Ardından 60lı yıllarda başlayıp 1980’e kadar devam eden ikinci dalga feminizm; kanun ve kültürdeki cinsiyet eşitsizliğini hedef almıştır. Her ne kadar kadın ve erkek kanunlar önünde eşit sayılsa da günlük yaşam pratiğinde durum çok daha farklıydı. Ev içi emek, cinsellik ve doğum kontrol yöntemleri gibi noktalar ikinci dalga feminizmin başlıca konuları olmuştur. Her kesimden kadının bir araya gelmesi mücadeleyi güçlendirse de feminizmin bu süreçte kendi içerisinde politik olarak ayrılmasına da yol açmıştır. Simone de Beauvoir ‘İkinci Cins’ kitabıyla bu dönemde büyük bir etki bırakmıştır.

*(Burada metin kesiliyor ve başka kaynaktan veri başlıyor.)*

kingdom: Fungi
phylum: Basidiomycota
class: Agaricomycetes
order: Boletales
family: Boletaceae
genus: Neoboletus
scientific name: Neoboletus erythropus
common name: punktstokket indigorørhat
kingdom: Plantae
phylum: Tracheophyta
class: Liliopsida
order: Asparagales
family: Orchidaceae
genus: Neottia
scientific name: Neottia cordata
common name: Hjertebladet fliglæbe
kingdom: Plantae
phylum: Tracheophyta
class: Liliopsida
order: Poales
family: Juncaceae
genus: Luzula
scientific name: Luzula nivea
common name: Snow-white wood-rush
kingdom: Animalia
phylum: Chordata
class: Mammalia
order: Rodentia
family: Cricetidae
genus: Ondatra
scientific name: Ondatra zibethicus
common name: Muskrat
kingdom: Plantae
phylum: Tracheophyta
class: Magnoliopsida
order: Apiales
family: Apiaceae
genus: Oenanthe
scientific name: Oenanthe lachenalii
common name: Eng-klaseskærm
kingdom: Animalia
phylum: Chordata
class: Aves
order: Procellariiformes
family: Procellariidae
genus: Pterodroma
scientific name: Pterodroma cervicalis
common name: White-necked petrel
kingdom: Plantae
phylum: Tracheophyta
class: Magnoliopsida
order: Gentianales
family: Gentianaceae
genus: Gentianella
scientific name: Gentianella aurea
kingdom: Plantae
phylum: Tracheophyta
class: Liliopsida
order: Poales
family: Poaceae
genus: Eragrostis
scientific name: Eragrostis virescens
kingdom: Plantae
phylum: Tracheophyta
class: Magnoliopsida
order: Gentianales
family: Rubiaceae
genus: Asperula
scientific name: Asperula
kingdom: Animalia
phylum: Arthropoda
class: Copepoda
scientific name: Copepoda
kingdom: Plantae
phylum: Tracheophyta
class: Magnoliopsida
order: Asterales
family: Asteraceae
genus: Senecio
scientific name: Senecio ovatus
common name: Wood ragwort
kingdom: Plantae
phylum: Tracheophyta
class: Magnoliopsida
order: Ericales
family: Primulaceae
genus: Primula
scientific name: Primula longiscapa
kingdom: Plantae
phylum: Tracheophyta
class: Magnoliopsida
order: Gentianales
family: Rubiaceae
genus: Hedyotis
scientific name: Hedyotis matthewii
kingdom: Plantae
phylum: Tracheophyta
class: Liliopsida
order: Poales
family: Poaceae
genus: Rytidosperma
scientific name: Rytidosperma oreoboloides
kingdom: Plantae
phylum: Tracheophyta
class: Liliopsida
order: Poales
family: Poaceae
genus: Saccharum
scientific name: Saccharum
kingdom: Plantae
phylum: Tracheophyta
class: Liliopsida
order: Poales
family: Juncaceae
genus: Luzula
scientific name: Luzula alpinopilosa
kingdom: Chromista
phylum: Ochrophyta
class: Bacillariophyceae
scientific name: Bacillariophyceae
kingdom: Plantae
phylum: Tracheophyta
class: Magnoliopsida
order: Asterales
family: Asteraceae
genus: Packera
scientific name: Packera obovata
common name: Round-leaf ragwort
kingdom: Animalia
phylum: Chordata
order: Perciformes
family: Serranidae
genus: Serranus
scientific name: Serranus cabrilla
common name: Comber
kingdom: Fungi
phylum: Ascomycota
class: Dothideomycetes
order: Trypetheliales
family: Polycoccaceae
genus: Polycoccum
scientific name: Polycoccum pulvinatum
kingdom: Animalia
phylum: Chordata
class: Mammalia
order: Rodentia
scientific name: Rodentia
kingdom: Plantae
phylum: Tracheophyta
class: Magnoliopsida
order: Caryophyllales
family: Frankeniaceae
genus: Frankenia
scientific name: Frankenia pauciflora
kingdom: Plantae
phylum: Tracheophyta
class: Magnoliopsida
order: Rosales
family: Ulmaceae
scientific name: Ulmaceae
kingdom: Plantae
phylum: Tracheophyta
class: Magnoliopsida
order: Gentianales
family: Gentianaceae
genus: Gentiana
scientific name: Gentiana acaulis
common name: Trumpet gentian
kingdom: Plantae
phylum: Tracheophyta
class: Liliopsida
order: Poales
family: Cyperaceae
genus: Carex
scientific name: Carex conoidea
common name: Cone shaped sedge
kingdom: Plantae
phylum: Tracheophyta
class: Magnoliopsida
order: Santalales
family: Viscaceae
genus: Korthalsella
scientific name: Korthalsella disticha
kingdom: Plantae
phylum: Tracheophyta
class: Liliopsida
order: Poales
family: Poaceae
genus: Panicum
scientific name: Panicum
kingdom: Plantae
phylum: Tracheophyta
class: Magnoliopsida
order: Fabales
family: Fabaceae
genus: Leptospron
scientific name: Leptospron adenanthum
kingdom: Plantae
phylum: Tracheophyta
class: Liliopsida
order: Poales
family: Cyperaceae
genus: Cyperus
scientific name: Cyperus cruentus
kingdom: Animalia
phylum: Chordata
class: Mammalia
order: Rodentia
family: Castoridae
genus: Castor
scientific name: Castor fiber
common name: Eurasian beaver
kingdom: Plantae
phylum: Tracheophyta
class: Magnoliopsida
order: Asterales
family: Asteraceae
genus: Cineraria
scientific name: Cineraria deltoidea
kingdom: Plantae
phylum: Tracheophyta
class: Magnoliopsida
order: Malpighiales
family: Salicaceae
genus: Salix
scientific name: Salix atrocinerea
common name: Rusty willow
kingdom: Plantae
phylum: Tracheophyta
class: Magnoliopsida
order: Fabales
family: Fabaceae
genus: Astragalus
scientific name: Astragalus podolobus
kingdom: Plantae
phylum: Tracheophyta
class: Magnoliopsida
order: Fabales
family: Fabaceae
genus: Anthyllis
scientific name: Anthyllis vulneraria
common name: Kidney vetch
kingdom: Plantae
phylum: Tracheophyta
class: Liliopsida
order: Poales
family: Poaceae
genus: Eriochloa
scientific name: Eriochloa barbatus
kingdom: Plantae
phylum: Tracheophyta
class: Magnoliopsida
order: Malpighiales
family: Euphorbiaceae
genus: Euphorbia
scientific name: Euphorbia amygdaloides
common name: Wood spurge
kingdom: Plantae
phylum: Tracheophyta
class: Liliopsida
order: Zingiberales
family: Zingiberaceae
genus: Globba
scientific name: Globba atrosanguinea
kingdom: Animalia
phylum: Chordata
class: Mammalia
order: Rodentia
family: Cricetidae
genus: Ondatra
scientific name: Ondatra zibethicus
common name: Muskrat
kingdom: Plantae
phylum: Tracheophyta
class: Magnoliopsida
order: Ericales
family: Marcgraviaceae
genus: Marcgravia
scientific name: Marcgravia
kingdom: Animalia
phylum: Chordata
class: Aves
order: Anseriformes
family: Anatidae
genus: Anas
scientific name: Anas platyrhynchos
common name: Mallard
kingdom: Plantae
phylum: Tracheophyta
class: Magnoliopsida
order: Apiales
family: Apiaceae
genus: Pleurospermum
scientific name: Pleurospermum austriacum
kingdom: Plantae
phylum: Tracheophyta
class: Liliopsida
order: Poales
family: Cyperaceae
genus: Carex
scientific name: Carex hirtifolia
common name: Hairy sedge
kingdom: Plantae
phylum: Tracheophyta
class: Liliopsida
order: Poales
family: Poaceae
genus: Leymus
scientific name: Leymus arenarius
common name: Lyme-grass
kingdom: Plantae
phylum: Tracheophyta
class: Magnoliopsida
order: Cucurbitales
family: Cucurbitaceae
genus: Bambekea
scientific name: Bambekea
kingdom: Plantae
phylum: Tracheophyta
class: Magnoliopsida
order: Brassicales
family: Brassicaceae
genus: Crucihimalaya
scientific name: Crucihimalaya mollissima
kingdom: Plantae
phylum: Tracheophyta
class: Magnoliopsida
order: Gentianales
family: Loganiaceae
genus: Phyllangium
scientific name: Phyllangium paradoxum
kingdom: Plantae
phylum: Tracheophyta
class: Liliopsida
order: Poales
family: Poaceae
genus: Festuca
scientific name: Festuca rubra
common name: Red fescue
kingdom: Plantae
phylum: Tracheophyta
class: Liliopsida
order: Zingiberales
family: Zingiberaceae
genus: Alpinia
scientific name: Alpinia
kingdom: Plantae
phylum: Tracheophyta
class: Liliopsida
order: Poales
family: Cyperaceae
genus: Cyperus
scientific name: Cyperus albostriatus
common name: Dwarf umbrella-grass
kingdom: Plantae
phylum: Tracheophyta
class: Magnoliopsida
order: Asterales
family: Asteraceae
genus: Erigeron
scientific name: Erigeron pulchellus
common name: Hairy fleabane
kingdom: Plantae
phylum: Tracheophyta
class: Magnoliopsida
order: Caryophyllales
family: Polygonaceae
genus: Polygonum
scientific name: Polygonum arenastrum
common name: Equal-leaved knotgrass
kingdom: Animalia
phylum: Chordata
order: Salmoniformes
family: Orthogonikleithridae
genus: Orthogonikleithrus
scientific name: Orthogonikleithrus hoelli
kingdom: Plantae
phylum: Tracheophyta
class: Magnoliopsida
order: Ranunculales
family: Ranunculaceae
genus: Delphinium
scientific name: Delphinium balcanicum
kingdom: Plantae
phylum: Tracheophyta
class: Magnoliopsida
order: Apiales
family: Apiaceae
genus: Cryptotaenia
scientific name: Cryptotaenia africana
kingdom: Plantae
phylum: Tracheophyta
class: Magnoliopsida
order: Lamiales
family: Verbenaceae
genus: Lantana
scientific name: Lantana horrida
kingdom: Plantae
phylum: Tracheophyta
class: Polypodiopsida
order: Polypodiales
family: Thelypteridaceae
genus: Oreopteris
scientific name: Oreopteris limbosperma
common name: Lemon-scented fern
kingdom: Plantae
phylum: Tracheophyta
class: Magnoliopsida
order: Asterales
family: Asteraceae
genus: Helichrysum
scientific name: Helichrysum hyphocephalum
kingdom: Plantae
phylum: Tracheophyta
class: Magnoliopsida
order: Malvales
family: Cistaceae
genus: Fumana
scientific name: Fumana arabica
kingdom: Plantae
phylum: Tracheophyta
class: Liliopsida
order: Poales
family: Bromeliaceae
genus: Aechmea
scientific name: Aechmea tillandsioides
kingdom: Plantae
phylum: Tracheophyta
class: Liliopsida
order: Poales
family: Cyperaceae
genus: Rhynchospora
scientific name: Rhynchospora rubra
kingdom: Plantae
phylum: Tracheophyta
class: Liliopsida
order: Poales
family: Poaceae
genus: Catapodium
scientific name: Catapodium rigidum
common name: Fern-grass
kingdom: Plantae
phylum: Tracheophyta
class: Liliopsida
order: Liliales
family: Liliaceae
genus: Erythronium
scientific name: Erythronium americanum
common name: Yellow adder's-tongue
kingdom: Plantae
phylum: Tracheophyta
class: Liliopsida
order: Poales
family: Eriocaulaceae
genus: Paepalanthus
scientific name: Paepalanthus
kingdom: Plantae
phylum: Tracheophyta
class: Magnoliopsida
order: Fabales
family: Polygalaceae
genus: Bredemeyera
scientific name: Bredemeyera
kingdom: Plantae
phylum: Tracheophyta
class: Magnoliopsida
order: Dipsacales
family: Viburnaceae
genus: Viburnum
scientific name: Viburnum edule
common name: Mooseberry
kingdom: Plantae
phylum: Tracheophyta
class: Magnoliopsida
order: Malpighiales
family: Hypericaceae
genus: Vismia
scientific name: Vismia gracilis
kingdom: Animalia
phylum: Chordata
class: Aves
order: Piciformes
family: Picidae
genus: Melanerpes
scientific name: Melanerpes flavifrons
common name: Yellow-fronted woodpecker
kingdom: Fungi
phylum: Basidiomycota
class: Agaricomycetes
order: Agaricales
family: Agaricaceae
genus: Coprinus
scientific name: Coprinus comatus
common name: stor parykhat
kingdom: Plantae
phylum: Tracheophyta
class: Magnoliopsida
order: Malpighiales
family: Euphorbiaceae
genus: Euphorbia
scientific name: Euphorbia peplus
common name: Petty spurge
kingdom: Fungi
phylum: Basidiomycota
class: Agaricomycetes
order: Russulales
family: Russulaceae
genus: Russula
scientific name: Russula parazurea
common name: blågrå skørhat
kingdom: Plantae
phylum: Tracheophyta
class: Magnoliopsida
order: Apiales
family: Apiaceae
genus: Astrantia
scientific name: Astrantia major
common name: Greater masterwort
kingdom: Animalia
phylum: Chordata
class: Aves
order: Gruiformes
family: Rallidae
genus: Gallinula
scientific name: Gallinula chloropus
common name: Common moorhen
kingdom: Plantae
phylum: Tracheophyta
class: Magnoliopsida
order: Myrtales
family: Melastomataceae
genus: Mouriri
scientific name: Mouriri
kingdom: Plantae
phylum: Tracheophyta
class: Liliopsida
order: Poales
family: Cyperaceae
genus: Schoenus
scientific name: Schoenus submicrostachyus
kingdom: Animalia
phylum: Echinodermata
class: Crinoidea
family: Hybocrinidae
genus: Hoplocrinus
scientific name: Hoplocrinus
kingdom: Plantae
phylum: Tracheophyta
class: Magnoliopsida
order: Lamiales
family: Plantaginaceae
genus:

1980 sonrası ise Rebecca Walker tarafından ortaya atılan üçüncü dalga feminizm; temelinde ataerkiyle savaşı sürdürse de kadınların bireysel sorunlarına odaklanmıştır. Farklı ırk, etnik, kültür ve kimlikleri bir araya getirerek kadınların sorunlarını bu olgular üzerinden anlatmışlardır. İkinci dalga feminizm ile bu noktada büyük bir ayrım yaşamışlardır. Kadın sorunlarıyla birlikte, siyasetin her alanında var olmuş; çevre, ekonomi, adalet, hayvan hakları gibi konuları da politikalarına eklemişlerdir.

KAYNAKÇA

  • Taş, G. (2016). Feminizm üzerine genel bir değerlendirme: Kavramsal analizi, tarihsel süreçleri ve dönüşümleri. Akademik Hassasiyetler, 3(5).

Feminizm Tarihine Kısa Bir Bakış

Yazarın (Zeynep Çelebi) diğer yazılarına da göz atabilirsiniz.

İnstagram hesabımızı da takip edebilirsiniz.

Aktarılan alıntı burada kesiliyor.